Exercises in Refactoring Toward Domain: Take existing code with hacks and refactor it focusing only on moving behaviors to domain-correct actors, ignoring premature optimizations. Do it as a regular practice. Ask an AI to propose refactorings, comparing versions to internalize the insight. Try telling it that you have a preference for “One-way dependency discipline.” It will definitely propose things that improve Separation of Concerns and how modules depend on each other.

Interdisciplinary Collaboration: Involve non-programmers (like domain experts) in modeling sessions. Their inputs keep the focus on reality, diluting technical bias. If it’s hard to schedule, customized AIs can simulate these experts via role-playing in prompts.

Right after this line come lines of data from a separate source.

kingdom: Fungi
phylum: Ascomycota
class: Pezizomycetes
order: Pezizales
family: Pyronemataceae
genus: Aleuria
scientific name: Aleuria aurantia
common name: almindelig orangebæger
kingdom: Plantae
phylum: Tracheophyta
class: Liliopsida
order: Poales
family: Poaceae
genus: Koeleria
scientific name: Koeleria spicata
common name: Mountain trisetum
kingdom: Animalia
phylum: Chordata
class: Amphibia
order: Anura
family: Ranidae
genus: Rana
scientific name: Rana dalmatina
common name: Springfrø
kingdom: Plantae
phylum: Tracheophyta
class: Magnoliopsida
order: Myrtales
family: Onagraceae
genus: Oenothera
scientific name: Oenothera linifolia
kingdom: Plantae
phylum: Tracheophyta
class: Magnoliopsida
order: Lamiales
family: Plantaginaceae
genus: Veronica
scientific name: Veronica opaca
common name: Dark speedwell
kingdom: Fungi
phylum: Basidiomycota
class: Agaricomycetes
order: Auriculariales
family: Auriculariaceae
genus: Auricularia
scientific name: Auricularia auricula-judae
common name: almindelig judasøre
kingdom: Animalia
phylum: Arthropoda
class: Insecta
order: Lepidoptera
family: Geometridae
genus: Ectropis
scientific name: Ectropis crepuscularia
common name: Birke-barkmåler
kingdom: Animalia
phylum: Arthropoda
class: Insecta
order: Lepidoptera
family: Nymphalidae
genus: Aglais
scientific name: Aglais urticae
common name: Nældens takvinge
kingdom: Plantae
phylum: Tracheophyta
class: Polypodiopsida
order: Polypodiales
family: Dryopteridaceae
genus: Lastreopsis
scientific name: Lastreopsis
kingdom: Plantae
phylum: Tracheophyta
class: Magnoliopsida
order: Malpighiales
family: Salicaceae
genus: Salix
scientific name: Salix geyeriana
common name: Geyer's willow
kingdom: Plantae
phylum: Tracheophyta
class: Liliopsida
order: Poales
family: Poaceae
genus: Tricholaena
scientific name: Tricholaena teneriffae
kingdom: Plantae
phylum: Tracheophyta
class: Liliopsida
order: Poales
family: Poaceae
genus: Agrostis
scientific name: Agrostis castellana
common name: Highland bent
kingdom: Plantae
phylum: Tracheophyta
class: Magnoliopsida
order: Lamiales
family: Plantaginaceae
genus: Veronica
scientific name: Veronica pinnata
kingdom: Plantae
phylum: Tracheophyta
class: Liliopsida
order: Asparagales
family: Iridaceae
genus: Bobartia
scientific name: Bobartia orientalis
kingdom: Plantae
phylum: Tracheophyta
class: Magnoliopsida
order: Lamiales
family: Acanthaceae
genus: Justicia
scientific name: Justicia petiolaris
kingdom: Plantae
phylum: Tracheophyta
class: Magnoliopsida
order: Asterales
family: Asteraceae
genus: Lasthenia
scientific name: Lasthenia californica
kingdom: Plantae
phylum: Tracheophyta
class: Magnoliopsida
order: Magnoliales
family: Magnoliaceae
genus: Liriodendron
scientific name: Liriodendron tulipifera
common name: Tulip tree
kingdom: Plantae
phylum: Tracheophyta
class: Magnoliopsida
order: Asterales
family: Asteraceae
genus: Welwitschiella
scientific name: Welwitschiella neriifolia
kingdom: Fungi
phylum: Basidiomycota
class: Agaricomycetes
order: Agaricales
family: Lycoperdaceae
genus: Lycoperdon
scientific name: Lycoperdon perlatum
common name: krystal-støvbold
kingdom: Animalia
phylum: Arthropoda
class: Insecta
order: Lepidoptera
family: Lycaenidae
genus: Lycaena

These techniques aren’t just tricks; they’re tools to cultivate a mindset where the domain rules and technical details serve, not the other way around. By applying them, you not only avoid common traps but also prepare your systems for a future where humans and AIs co-create without friction, with designs that evolve gracefully instead of breaking under the weight of accumulated hacks. It’s like going from being a reactive coder to a visionary architect, where every decision honors the reality of the problem.

The understandability of your basecode becomes a feature.

A good design is never an accident.

It’s always deeply intentional.

And often, the best one is discovered after removing everything that’s not essential.

Does your inner Aristotle approve?

Before writing a single line of code, start your next feature by asking:

  • ‘What is the real-world process I’m modeling?’
  • ‘What are the restrictions I’ll be imposing with this necessarily incomplete model of the real-world I’m coding?’